In zijn anthologieboek Tell me a Story – gebaseerd op een reeks lezingen die hij in de jaren veertig en vijftig gaf – beschreef Charles Laughton een incident uit zijn jeugd dat moest verklaren waarom hij acteur was geworden. Telkens wanneer hij met zijn moeder en tante op straat voorbij een kussend koppeltje liep, begonnen de twee vrouwen te lachen en maakte zijn tante de opmerking: ‘Ah, het Leven met een hoofdletter L!’ Tot ze op een dag voorbij een uitdagend geklede vrouw liepen. Laughtons tante reageerde met haar vaste zinnetje – ‘het Leven met een hoofdletter L’ – maar zijn moeder kon er deze keer niet mee lachen, en zei: ‘Niet kijken, Charlie. Het is er een van het theater.’ De jonge Laughton wist meteen wat hij later wilde worden.

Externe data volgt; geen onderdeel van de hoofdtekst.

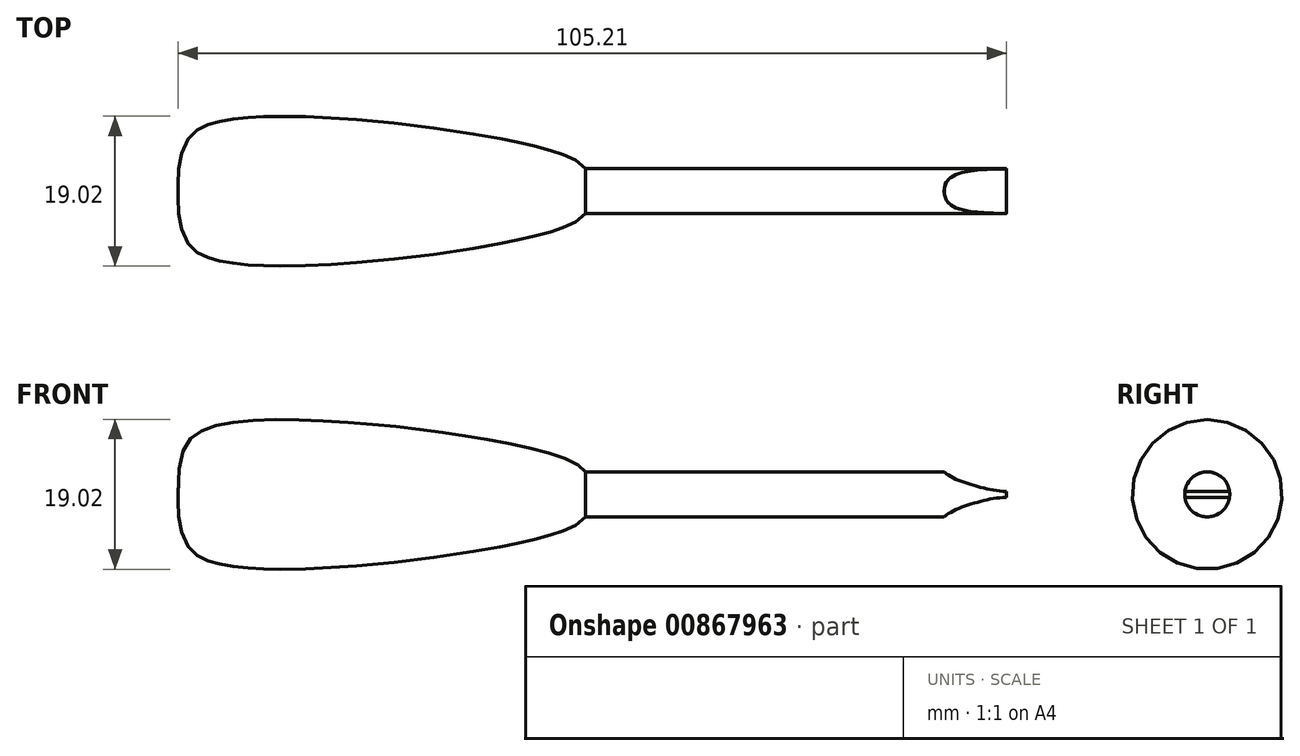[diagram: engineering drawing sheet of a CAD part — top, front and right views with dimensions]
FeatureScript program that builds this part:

Een mooie anekdote, maar de waarheid was minder vrolijk. Dat Laughton uiteindelijk acteur werd, betekende een overwinning op heel wat frustraties en onzekerheden. Hij was zich, ook als jonge man, pijnlijk bewust van zijn onconventionele uiterlijk en overgewicht, of zoals hij zelf ooit liet optekenen: ‘Ik lijk op het achterste van een olifant.’ Bovendien was hij homoseksueel, wat in het Verenigd Koninkrijk toen nog wettelijk verboden was, en dat werd nog verder geproblematiseerd door het strenge katholicisme van zijn ouders. Zijn geaardheid bleef tot aan zijn dood een publiek geheim, gemaskeerd door zijn huwelijk, in 1929, met de actrice Elsa Lanchester (bekendst als de bruid van Frankenstein).

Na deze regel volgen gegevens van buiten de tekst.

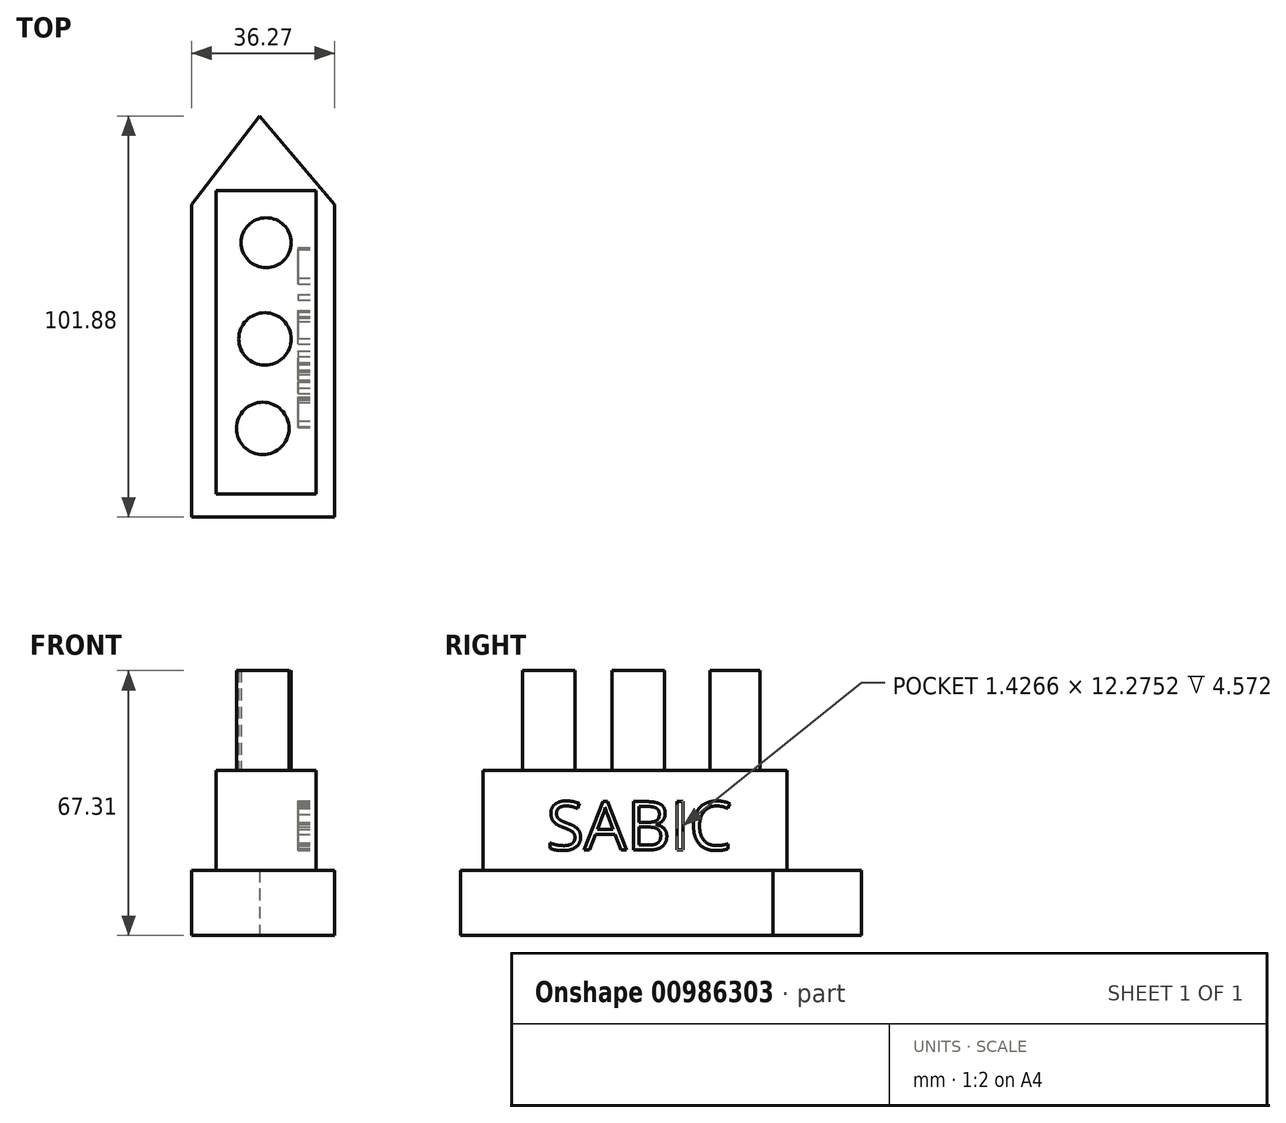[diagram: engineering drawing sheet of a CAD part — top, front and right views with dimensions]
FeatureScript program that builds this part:
annotation { "Feature Type Name" : "Feature", "Feature Type Description" : "" }
export const myFeature = defineFeature(function(context is Context, id is Id, definition is map)
    precondition{}
    {
        {
            var Q0;
            Q0=qCreatedBy(makeId("Top.planeOp"),FACE);
            var sketch = newSketch(context, id + "F0", { "sketchPlane" : qUnion([Q0])});
            skLineSegment(sketch, "E0", {"start": v(1.1, 56.5) * mm, "end": v(-16.18, 34.06) * mm});
            skLineSegment(sketch, "E1", {"start": v(-16.18, 34.06) * mm, "end": v(1.1, 56.5) * mm});
            skLineSegment(sketch, "E2", {"start": v(1.1, 56.5) * mm, "end": v(20.09, 34.06) * mm});
            skLineSegment(sketch, "E3", {"start": v(20.09, 34.06) * mm, "end": v(20.09, -45.38) * mm});
            skLineSegment(sketch, "E4", {"start": v(-16.18, 34.06) * mm, "end": v(-16.18, -45.38) * mm});
            skLineSegment(sketch, "E5", {"start": v(-16.18, -45.38) * mm, "end": v(20.09, -45.38) * mm});
            skSolve(sketch);
        }
        {
            var Q0;
            Q0 = qSketchRegion(id + "F0", true);
            extrude(context, id + "F1", {"entities" : qUnion([Q0]), "depth" : 16.5 * mm, "offsetDistance" : 25.4 * mm});
        }
        {
            var Q0;
            Q0=makeQuery(id+"F1.opExtrude","CAP_FACE",FACE,{"disambiguationData":[OSD([sQuery(id+"F0.wireOp",EDGE,"E1"),sQuery(id+"F0.wireOp",EDGE,"E2"),sQuery(id+"F0.wireOp",EDGE,"E3"),sQuery(id+"F0.wireOp",EDGE,"E4"),sQuery(id+"F0.wireOp",EDGE,"E5")])],"isStart":false});
            var sketch = newSketch(context, id + "F2", { "sketchPlane" : qUnion([Q0])});
            skLineSegment(sketch, "E6", {"start": v(-9.93, 37.56) * mm, "end": v(-9.93, -39.57) * mm});
            skLineSegment(sketch, "E7", {"start": v(-9.93, 37.56) * mm, "end": v(15.47, 37.56) * mm});
            skLineSegment(sketch, "E8", {"start": v(15.47, 37.56) * mm, "end": v(15.47, -39.57) * mm});
            skLineSegment(sketch, "E9", {"start": v(-11.03, -39.57) * mm, "end": v(15.47, -39.57) * mm});
            skSolve(sketch);
        }
        {
            var Q0;
            Q0 = qSketchRegion(id + "F2", true);
            extrude(context, id + "F3", {"entities" : qUnion([Q0]), "operationType" : NewBodyOperationType.ADD, "depth" : 25.4 * mm, "offsetDistance" : 25.4 * mm});
        }
        {
            var Q0;
            Q0=makeQuery(id+"F3.opExtrude","SWEPT_FACE",FACE,{"disambiguationData":[OSD([sQuery(id+"F2.wireOp",EDGE,"E8")])]});
            var sketch = newSketch(context, id + "F4", { "sketchPlane" : qUnion([Q0])});
            skText(sketch, "E10", { "text": "SABIC", "fontName": "OpenSans-Regular.ttf"});
            const initialGuessF4  = {"E10": [-0.02346, 0.02173, 1, 0, 0.01238]};
            skSetInitialGuess(sketch, initialGuessF4);
            skSolve(sketch);
        }
        {
            var Q0;
            Q0 = qSketchRegion(id + "F4", true);
            extrude(context, id + "F5", {"entities" : qUnion([Q0]), "operationType" : NewBodyOperationType.REMOVE, "oppositeDirection" : true, "depth" : 4.57 * mm, "offsetDistance" : 25.4 * mm});
        }
        {
            var Q0;
            Q0=makeQuery(id+"F3.opExtrude","CAP_FACE",FACE,{"disambiguationData":[OSD([sQuery(id+"F2.wireOp",EDGE,"E6"),sQuery(id+"F2.wireOp",EDGE,"E7"),sQuery(id+"F2.wireOp",EDGE,"E8"),sQuery(id+"F2.wireOp",EDGE,"E9")])],"isStart":false});
            var sketch = newSketch(context, id + "F6", { "sketchPlane" : qUnion([Q0])});
            skCircle(sketch, "E11", {"center": v(2.73, 24.32) * mm, "radius": 6.35 * mm});
            skCircle(sketch, "E12", {"center": v(2.45, -0.14) * mm, "radius": 6.67 * mm});
            skCircle(sketch, "E13", {"center": v(1.87, -22.88) * mm, "radius": 6.67 * mm});
            skSolve(sketch);
        }
        {
            var Q0;
            Q0 = qSketchRegion(id + "F6", true);
            extrude(context, id + "F7", {"entities" : qUnion([Q0]), "operationType" : NewBodyOperationType.ADD, "depth" : 25.4 * mm, "offsetDistance" : 25.4 * mm});
        }
    });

Het poppsychologische cliché bleek in het geval van Laughton dus te kloppen: hij begon (op zijn minst gedeeltelijk) met acteren omdat het hem de kans gaf te ontsnappen aan zichzelf. In 1923 ging hij studeren aan de Royal Academy of Dramatic Art in Londen. Daarna begon hij aan de weg te timmeren in het theater, met steeds meer succes. Hij werd opgemerkt als een interessant, gevoelig karakteracteur en zijn rollen werden groter. In 1931 trad hij voor het eerst op in New York, en dat leidde uiteindelijk tot zijn eerste Amerikaanse filmrollen.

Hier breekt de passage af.